DATA RECORDS =>
★ ★ ★
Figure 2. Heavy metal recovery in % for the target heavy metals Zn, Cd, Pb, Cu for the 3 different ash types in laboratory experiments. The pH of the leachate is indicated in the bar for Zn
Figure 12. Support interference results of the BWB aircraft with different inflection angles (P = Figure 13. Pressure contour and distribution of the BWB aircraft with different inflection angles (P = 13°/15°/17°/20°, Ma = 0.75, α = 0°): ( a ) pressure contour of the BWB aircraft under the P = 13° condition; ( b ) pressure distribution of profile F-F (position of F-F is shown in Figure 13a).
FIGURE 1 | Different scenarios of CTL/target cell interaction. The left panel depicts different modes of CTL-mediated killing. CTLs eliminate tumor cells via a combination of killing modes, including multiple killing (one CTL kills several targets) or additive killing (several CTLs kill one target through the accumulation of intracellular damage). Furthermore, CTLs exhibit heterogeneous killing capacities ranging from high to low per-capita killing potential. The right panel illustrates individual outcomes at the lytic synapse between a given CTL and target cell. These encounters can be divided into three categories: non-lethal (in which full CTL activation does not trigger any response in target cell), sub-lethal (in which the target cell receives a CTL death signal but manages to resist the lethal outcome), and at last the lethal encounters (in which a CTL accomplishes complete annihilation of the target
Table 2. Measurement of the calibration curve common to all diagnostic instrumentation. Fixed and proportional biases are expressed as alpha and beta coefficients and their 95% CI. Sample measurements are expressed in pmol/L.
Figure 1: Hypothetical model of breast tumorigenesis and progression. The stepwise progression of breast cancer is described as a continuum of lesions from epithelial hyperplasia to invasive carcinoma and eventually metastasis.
★ ★ ★
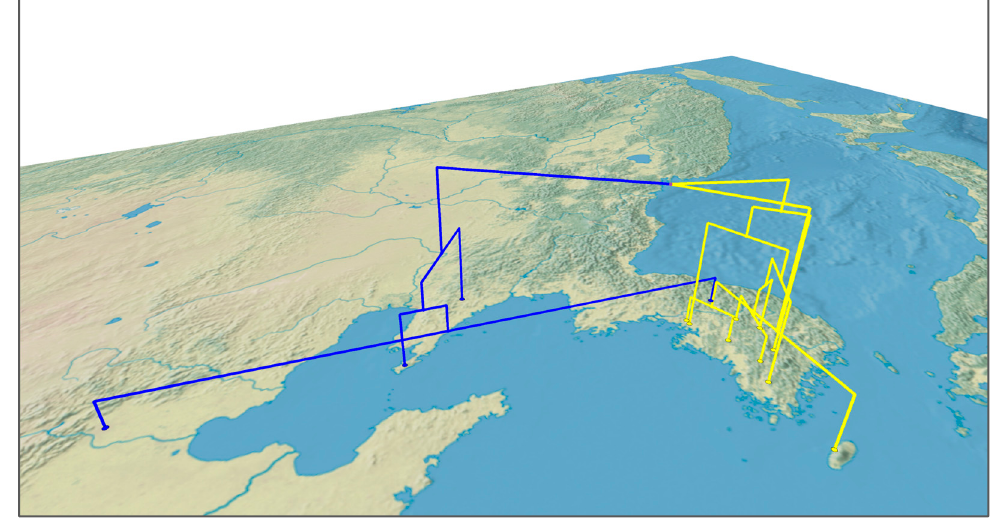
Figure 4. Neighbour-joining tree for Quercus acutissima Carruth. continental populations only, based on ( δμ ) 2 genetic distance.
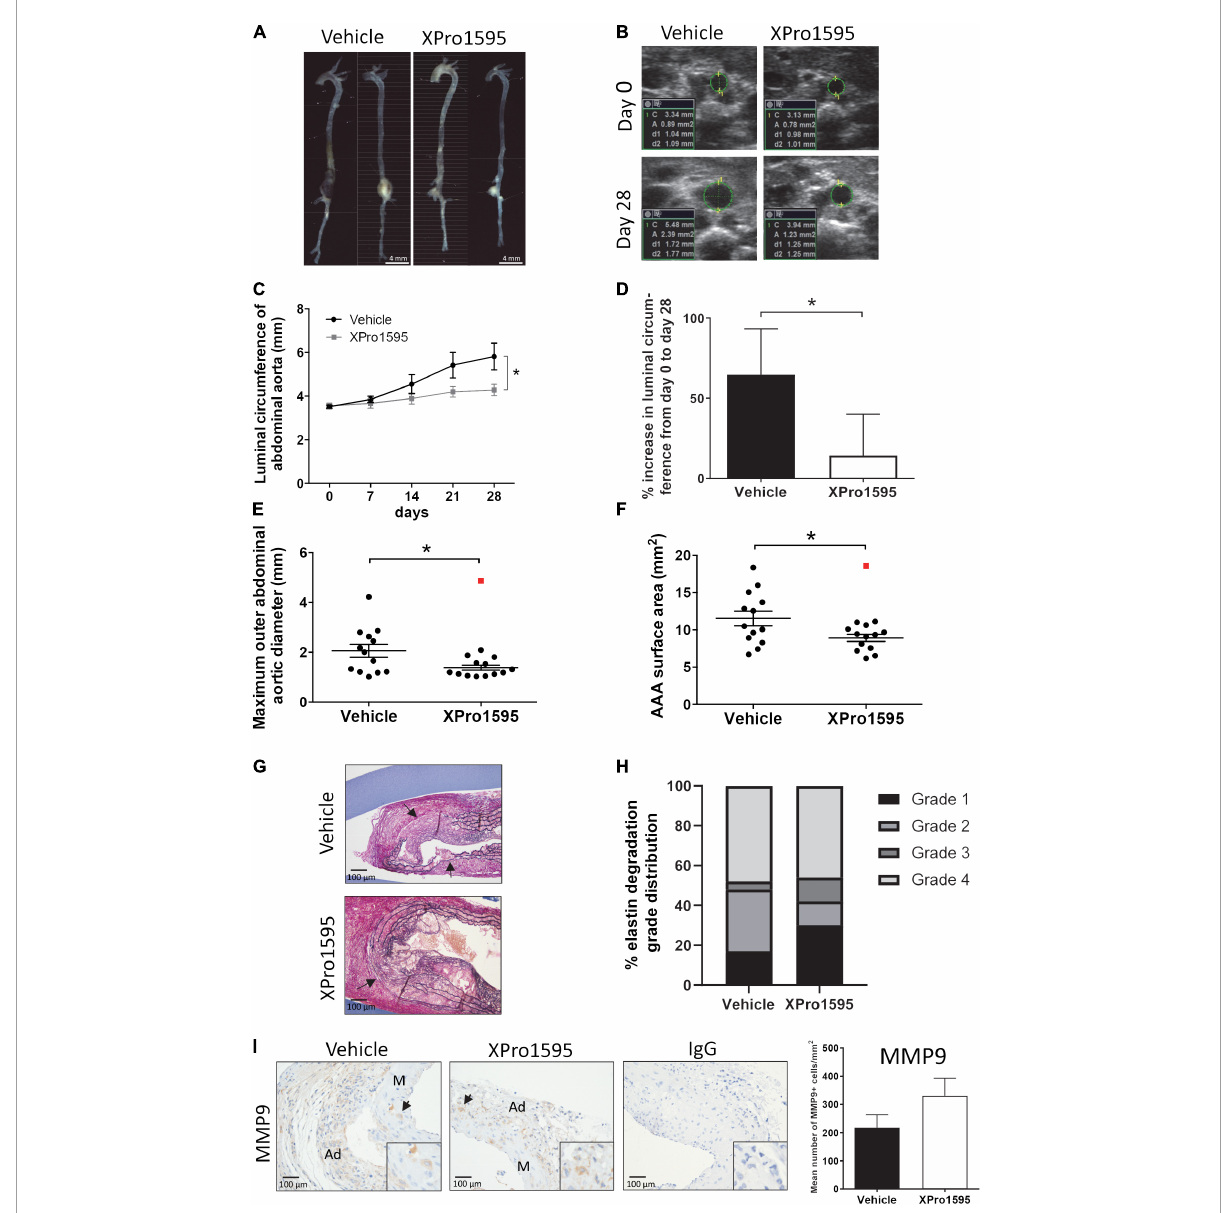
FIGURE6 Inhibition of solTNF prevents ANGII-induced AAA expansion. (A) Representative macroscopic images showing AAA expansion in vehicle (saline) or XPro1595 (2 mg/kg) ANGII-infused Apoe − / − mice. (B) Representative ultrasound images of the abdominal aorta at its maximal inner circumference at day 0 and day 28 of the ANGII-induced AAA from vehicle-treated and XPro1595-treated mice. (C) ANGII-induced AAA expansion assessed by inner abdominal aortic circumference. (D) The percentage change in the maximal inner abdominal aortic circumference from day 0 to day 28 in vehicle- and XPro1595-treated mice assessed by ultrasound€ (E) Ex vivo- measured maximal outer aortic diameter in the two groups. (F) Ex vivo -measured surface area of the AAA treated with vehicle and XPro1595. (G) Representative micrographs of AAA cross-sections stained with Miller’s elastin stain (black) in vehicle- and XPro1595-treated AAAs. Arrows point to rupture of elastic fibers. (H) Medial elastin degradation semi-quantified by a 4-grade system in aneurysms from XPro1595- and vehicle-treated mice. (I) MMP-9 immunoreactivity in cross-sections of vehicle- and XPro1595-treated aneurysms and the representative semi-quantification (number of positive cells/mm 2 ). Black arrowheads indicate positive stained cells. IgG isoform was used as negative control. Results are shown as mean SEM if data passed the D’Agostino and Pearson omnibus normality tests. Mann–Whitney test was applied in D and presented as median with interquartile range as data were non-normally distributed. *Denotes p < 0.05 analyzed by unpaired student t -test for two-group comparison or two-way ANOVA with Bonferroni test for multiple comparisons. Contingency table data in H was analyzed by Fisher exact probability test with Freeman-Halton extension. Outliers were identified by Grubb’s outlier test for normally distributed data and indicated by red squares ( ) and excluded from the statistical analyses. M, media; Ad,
★ ★ ★
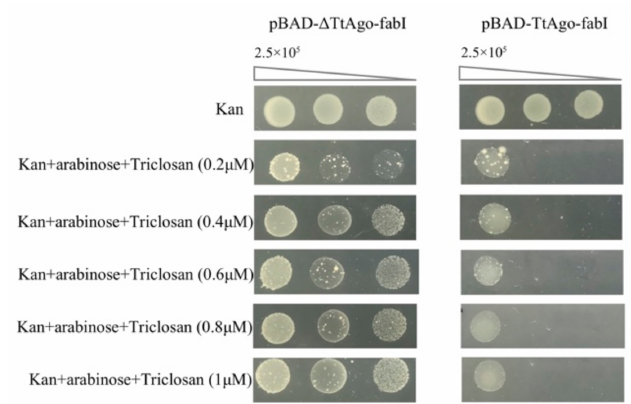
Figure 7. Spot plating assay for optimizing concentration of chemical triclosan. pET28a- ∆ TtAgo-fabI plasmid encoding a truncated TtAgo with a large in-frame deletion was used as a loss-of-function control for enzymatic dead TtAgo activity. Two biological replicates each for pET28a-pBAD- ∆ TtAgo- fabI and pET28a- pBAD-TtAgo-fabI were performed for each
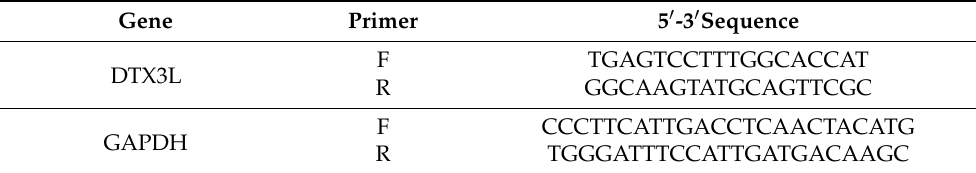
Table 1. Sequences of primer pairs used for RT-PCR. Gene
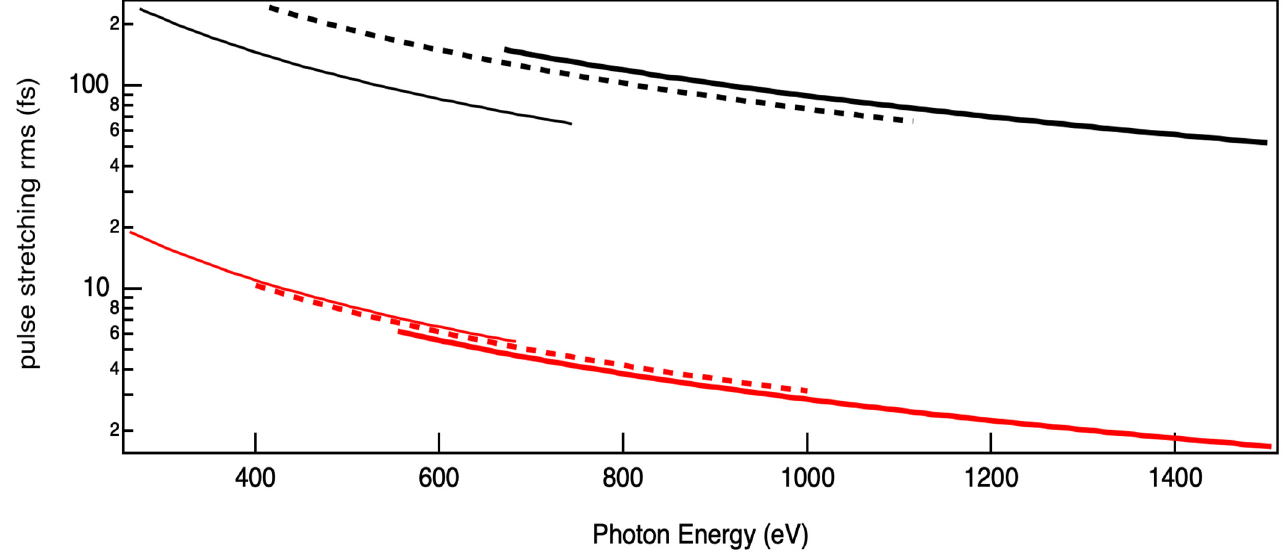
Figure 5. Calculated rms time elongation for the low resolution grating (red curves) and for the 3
★ ★ ★
THE PROBLEM => Lines that hold the word "different" are the ones to copy from the entries above.

FINISHED EXERCISE =>
Figure 2. Heavy metal recovery in % for the target heavy metals Zn, Cd, Pb, Cu for the 3 different ash types in laboratory experiments. The pH of the leachate is indicated in the bar for Zn
Figure 12. Support interference results of the BWB aircraft with different inflection angles (P = Figure 13. Pressure contour and distribution of the BWB aircraft with different inflection angles (P = 13°/15°/17°/20°, Ma = 0.75, α = 0°): ( a ) pressure contour of the BWB aircraft under the P = 13° condition; ( b ) pressure distribution of profile F-F (position of F-F is shown in Figure 13a).
FIGURE 1 | Different scenarios of CTL/target cell interaction. The left panel depicts different modes of CTL-mediated killing. CTLs eliminate tumor cells via a combination of killing modes, including multiple killing (one CTL kills several targets) or additive killing (several CTLs kill one target through the accumulation of intracellular damage). Furthermore, CTLs exhibit heterogeneous killing capacities ranging from high to low per-capita killing potential. The right panel illustrates individual outcomes at the lytic synapse between a given CTL and target cell. These encounters can be divided into three categories: non-lethal (in which full CTL activation does not trigger any response in target cell), sub-lethal (in which the target cell receives a CTL death signal but manages to resist the lethal outcome), and at last the lethal encounters (in which a CTL accomplishes complete annihilation of the target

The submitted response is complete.